=== Quoted passage ===
# Stop Loss and taking profit



## Peter2047 (28 August 2012)

Hi All,

I would like to seek comment from experts here. I follow this method. 
1. Cut loss if price drop 10% below my cost.
2. Take profit if price pull back from peak.
% gain  pull back  take profit
10%      3%          7%
20%      5%          15%
30%      9%          21%

This is the chart.



Please help comment if this an effective approach. Any improvement ?
Thanks in advance.


----------



## Peter2047 (1 September 2012)

Judging from the respond, I think this may not be an appropriate topic. 
My apology.


----------



## wombat40 (1 September 2012)

What the heck are you on? Let me know, i want some...lol


----------



## Joules MM1 (1 September 2012)

Peter2047 said:


> Judging from the respond, I think this may not be an appropriate topic.
> My apology.




real life examples get a productive response.......different to theoretical and philosophic ideas.....at some point you have to get to "this is where i entered and this is where i closed" and "i entered here because, i closed here because" .....so try that route next.......

two accounts compete for price, it's an auction, nothing theoretical, nothing linear, just an auction.....


----------



## Peter2047 (2 September 2012)

Joules MM1 said:


> real life examples get a productive response.......different to theoretical and philosophic ideas.....at some point you have to get to "this is where i entered and this is where i closed" and "i entered here because, i closed here because" .....so try that route next.......
> 
> two accounts compete for price, it's an auction, nothing theoretical, nothing linear, just an auction.....




Here is the real example of my trade on XLF.
Ticker	XLF
Buy Date	19-Feb-12
Buy price	14.07
Exit Date	27-Aug-12
Exit price	15.13
% gain	7.5%
Peak	15.98
Max gain	13.6%
% pull back	-6.0%

I suppose there is no best answer for the "% of pull back from peak".
Based on the chart, I should exit at -3%.


----------
===
### What you need to do
Reproduce the whole forum thread on stop losses and taking profit word for word. The listing isn't needed for this.
=== Exercise data ===
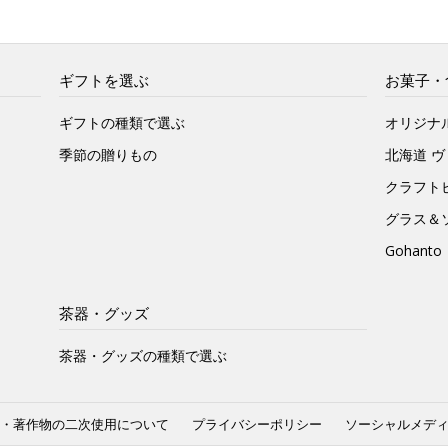
ギフトを選ぶ
お菓子・
ギフトの種類で選ぶ
オリジナ
季節の贈りもの
北海道 
クラフト
グラス＆
Gohan
茶器・グッズ
茶器・グッズの種類で選ぶ
・著作物の二次使用について
プライバシーポリシー
ソーシャルメデ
===
### Task result
# Stop Loss and taking profit



## Peter2047 (28 August 2012)

Hi All,

I would like to seek comment from experts here. I follow this method. 
1. Cut loss if price drop 10% below my cost.
2. Take profit if price pull back from peak.
% gain  pull back  take profit
10%      3%          7%
20%      5%          15%
30%      9%          21%

This is the chart.



Please help comment if this an effective approach. Any improvement ?
Thanks in advance.


----------



## Peter2047 (1 September 2012)

Judging from the respond, I think this may not be an appropriate topic. 
My apology.


----------



## wombat40 (1 September 2012)

What the heck are you on? Let me know, i want some...lol


----------



## Joules MM1 (1 September 2012)

Peter2047 said:


> Judging from the respond, I think this may not be an appropriate topic.
> My apology.




real life examples get a productive response.......different to theoretical and philosophic ideas.....at some point you have to get to "this is where i entered and this is where i closed" and "i entered here because, i closed here because" .....so try that route next.......

two accounts compete for price, it's an auction, nothing theoretical, nothing linear, just an auction.....


----------



## Peter2047 (2 September 2012)

Joules MM1 said:


> real life examples get a productive response.......different to theoretical and philosophic ideas.....at some point you have to get to "this is where i entered and this is where i closed" and "i entered here because, i closed here because" .....so try that route next.......
> 
> two accounts compete for price, it's an auction, nothing theoretical, nothing linear, just an auction.....




Here is the real example of my trade on XLF.
Ticker	XLF
Buy Date	19-Feb-12
Buy price	14.07
Exit Date	27-Aug-12
Exit price	15.13
% gain	7.5%
Peak	15.98
Max gain	13.6%
% pull back	-6.0%

I suppose there is no best answer for the "% of pull back from peak".
Based on the chart, I should exit at -3%.


----------